APPLY WHAT YOU READ
**A.** Reproduce the passage of the Syria op-ed verbatim, from "Iran’s desperation stems" up to and including "image of indispensability.".
**B.** Extend the Syria op-ed past its final sentence, picking up after the point where it stops.

TEXT SECTION
────────────────
Trump can save Syria by getting foreign fighters out!

Trump can save Syria by getting foreign fighters out!
A core principle guides President-elect Donald Trump’s international security policy: risk-aversion toward regime change. It may be illustrated by reference to an article on Dec. 12, by Gerald Seib of The Wall Street Journal. Seib quotes Trump as stating, “We will stop looking to topple regimes and overthrow governments.” 

But what if the President-elect can save Syria from the calamity caused by the Obama administration’s inattention without explicitly seeking to change the regime? One way is to pressure countries with foreign fighters in Syria to leave. Now that the City of Aleppo is in regime hands, Russia has an incentive to cease its support of Assad and be amenable to a peaceful transition of power in Syria without Assad as president.

The Islamic Republic of Iran is desperate to retain Assad as the linchpin of its regional strategy since the moment the popular uprising began in 2011. It is Tehran, and specifically Iran’s Revolutionary Guards (IRGC) Quds (Jerusalem) Special Force Commander Qassem Suleimani; it is he who convinces Russia to remain directly involved in the conflict. So, Tehran more than Moscow is the problem in Syria.

Iran’s desperation stems from its own lack of domestic legitimacy. The Iranian people’s opposition to the clerical regime makes it necessary for Tehran to extend its hand beyond its borders. The goal is to reinforce an image of indispensability.
────────────────
DATA EXTRACT
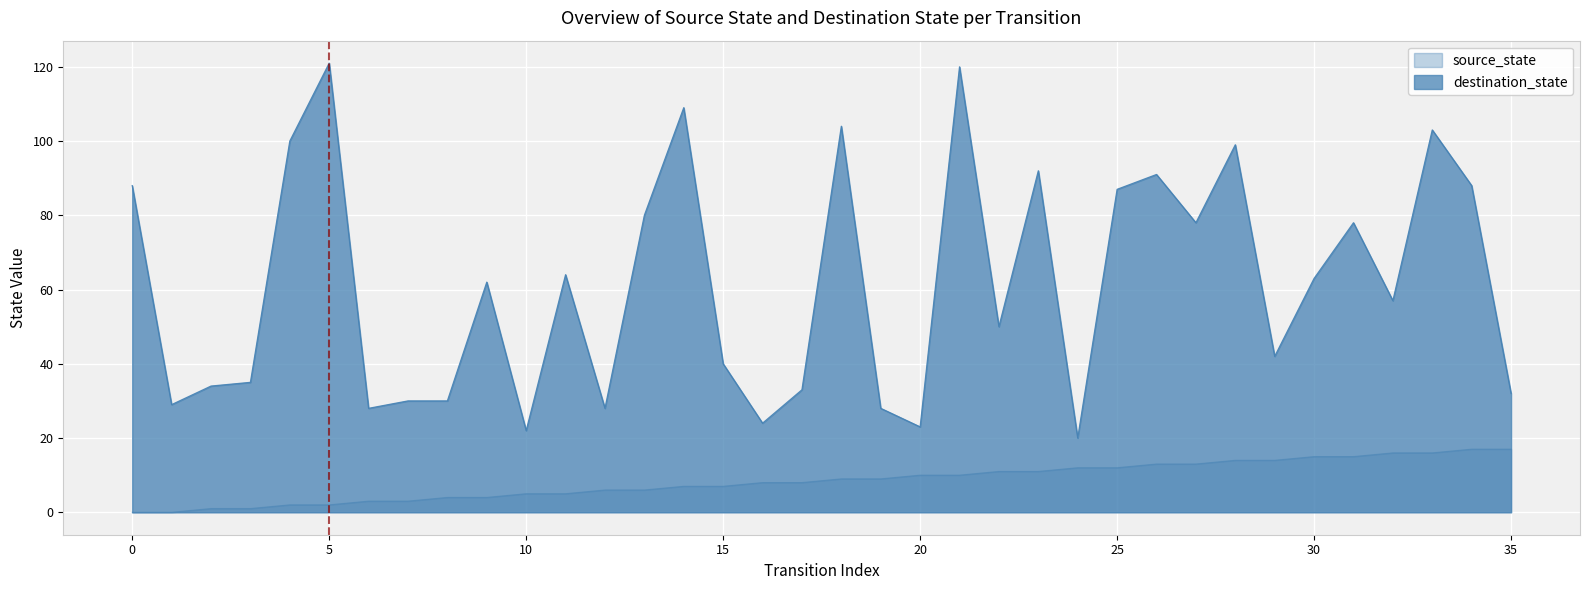

How many data points in source_state are above 9?

16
────────────────
PER-TASK OUTPUTS
**A.**
Iran’s desperation stems from its own lack of domestic legitimacy. The Iranian people’s opposition to the clerical regime makes it necessary for Tehran to extend its hand beyond its borders. The goal is to reinforce an image of indispensability.

**B.**
The alternative would be to redirect IRGC assets toward the goal of eliminating the domestic opposition. But Tehran knows this policy is a nonstarter: It would result in even greater opposition to the regime. Witness the crackdown on demonstrators in Iran during 2009; it caused severe erosion of popular support for the unelected ayatollahs who rule Iran. Most of those executed were members of the leading opposition group, the People’s Mojahedin Organization of Iran (PMOI/MEK). Its presence on the ground in Iran is growing, as the tide turns against the regime.

Rewind the clock to 1988. At that time, the leadership of the Islamic Republic ordered the systematic massacre of Iranian political prisoners in Iran, in hopes of destroying the MEK. Some 30,000 people were hanged over the course of a single summer, and yet the MEK survived the ordeal, and now flourishes. 

Today, the MEK is the fulcrum of an international network, as the leading constituent in the Paris-based National Council of Resistance of Iran (NCRI). Indeed, the MEK strongly supports the Syrian opposition, whose leaders regularly attend rallies of the NCRI in Paris and elsewhere.

Think of President Obama’s outreach to Tehran and turning his back on Israel with the vote on Dec. 3 at the United Nations; thus, there is good reason to believe Washington is withdrawing from the Middle East. That vacuum is being filled by the Islamic State and related Islamist terror organizations like Jabhat al Nusra, the al Qaeda affiliate in Syria. It is noteworthy that President-elect Trump has a plan to destroy such terrorists, rather than simply going after their leadership with drone strikes as Obama has been doing.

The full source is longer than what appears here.